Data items
________

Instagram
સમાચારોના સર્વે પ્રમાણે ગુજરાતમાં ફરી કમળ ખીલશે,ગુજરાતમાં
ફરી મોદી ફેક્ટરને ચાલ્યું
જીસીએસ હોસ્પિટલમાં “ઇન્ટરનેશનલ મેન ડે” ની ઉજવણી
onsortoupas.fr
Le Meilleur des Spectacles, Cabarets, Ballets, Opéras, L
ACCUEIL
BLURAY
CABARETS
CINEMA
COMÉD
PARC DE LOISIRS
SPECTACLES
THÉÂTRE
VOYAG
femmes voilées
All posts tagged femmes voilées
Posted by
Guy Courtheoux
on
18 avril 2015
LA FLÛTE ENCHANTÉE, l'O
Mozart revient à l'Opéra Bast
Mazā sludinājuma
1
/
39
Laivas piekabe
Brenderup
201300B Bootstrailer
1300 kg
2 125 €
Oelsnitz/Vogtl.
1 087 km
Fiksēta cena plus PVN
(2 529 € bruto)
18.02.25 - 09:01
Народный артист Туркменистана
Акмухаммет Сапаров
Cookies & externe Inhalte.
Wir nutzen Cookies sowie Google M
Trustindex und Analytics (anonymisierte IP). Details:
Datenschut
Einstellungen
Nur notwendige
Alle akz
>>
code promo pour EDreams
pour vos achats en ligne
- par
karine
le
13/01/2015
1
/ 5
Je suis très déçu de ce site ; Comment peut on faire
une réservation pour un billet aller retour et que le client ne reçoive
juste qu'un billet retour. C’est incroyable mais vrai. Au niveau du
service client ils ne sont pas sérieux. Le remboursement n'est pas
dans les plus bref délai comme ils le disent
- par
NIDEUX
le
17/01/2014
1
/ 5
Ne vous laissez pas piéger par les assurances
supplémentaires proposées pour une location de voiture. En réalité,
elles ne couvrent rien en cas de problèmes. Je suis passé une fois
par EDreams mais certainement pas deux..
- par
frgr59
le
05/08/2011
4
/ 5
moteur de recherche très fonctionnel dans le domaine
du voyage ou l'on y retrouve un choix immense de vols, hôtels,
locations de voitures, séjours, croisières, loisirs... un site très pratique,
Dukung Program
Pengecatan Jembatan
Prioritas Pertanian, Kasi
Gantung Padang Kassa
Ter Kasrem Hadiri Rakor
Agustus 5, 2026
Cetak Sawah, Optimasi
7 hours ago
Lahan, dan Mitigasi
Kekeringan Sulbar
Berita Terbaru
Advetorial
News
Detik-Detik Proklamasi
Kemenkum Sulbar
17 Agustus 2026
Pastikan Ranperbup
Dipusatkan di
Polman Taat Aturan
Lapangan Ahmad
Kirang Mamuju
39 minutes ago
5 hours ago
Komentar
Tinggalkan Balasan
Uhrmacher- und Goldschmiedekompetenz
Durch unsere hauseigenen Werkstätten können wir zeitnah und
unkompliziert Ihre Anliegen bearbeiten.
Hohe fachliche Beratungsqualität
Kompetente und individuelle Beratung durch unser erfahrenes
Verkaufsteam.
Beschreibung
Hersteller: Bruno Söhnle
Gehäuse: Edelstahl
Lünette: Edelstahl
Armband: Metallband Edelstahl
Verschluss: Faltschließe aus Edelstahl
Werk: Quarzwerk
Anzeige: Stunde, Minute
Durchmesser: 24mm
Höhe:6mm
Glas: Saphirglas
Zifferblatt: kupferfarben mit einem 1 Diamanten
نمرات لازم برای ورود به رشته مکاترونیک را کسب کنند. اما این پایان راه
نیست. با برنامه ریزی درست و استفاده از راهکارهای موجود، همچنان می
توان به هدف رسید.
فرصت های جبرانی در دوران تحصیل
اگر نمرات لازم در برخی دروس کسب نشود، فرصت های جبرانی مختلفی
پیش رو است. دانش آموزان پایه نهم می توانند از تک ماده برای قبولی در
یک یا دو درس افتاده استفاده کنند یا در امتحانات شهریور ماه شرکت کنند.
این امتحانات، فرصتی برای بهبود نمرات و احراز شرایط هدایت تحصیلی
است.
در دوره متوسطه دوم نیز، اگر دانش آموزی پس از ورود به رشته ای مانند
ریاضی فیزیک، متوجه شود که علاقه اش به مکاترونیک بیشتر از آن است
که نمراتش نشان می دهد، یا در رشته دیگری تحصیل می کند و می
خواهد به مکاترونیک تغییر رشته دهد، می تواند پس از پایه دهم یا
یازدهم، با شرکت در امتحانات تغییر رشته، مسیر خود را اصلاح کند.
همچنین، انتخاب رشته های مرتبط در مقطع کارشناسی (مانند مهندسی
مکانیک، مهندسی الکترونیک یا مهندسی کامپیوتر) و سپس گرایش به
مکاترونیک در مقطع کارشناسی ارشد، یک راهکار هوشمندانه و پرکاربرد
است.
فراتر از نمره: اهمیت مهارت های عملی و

________

Your instructions> Of the entries listed above, reproduce only the lines starting at the line containing "Lahan, dan Mitigasi" and ending at the line containing "Anzeige: Stunde, Minute". Include both, exactly as they stand.

Solution for this exercise>
Lahan, dan Mitigasi
Kekeringan Sulbar
Berita Terbaru
Advetorial
News
Detik-Detik Proklamasi
Kemenkum Sulbar
17 Agustus 2026
Pastikan Ranperbup
Dipusatkan di
Polman Taat Aturan
Lapangan Ahmad
Kirang Mamuju
39 minutes ago
5 hours ago
Komentar
Tinggalkan Balasan
Uhrmacher- und Goldschmiedekompetenz
Durch unsere hauseigenen Werkstätten können wir zeitnah und
unkompliziert Ihre Anliegen bearbeiten.
Hohe fachliche Beratungsqualität
Kompetente und individuelle Beratung durch unser erfahrenes
Verkaufsteam.
Beschreibung
Hersteller: Bruno Söhnle
Gehäuse: Edelstahl
Lünette: Edelstahl
Armband: Metallband Edelstahl
Verschluss: Faltschließe aus Edelstahl
Werk: Quarzwerk
Anzeige: Stunde, Minute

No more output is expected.